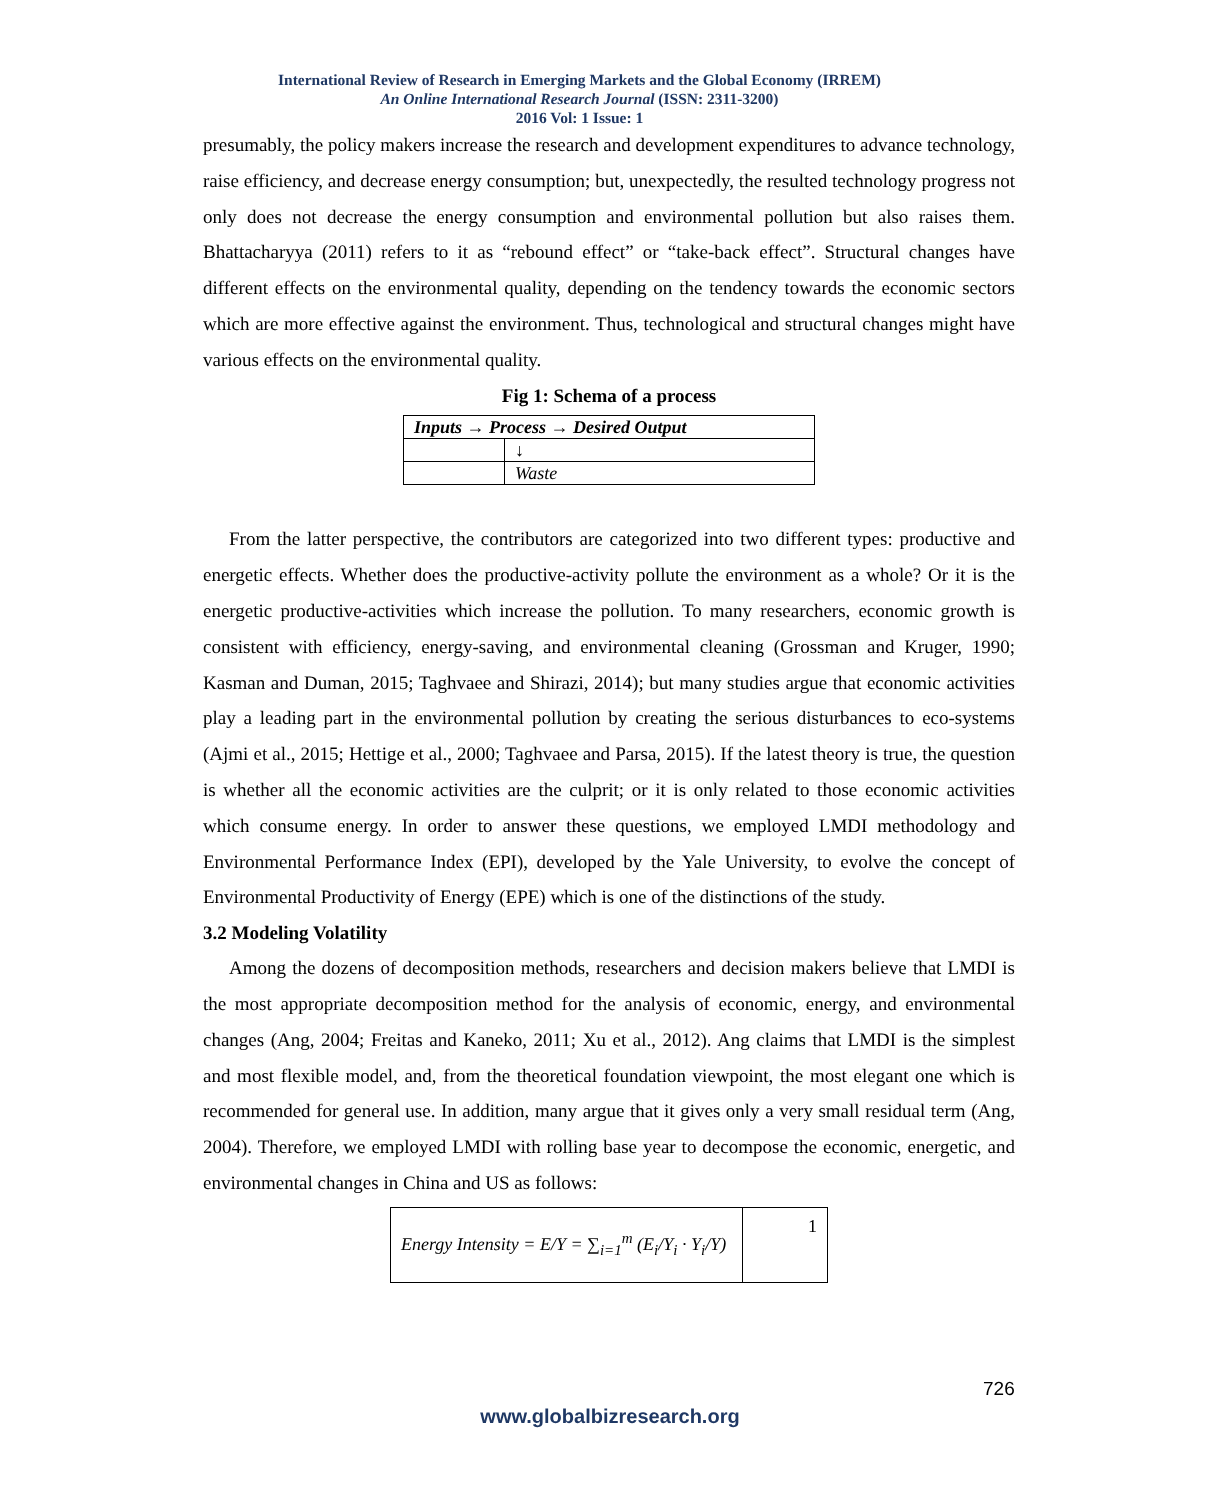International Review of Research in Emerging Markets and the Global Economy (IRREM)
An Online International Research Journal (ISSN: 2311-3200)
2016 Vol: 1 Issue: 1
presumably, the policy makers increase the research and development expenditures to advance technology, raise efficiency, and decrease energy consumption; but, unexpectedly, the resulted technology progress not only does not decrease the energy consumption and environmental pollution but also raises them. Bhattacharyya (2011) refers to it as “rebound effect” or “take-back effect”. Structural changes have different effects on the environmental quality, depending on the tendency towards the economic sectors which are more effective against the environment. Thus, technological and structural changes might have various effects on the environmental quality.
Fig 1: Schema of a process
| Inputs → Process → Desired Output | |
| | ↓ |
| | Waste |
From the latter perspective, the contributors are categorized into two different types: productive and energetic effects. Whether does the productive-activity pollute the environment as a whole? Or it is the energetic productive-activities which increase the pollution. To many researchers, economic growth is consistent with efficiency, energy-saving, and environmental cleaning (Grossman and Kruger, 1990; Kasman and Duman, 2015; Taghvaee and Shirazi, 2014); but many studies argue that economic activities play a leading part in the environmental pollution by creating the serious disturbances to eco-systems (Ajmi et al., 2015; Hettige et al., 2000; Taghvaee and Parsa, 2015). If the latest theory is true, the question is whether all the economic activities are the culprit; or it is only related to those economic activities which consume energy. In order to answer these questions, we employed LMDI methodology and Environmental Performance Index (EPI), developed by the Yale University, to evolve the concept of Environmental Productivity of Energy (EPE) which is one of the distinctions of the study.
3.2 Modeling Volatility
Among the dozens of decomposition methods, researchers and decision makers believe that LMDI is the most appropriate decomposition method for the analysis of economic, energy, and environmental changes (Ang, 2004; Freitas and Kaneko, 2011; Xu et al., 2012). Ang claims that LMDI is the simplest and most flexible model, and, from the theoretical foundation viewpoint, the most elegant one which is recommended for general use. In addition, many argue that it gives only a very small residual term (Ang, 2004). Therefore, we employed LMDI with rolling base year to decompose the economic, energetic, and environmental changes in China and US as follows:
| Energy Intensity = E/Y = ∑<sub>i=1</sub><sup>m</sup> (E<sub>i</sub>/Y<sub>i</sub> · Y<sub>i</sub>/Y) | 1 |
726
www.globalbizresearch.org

• • •

**Task to carry out**
Nothing but the lines from the one containing "Y<sub>i</sub>/Y) | 1 |" to the end of the records above should appear, each copied exactly.

**Exercise response**
| Energy Intensity = E/Y = ∑<sub>i=1</sub><sup>m</sup> (E<sub>i</sub>/Y<sub>i</sub> · Y<sub>i</sub>/Y) | 1 |
726
www.globalbizresearch.org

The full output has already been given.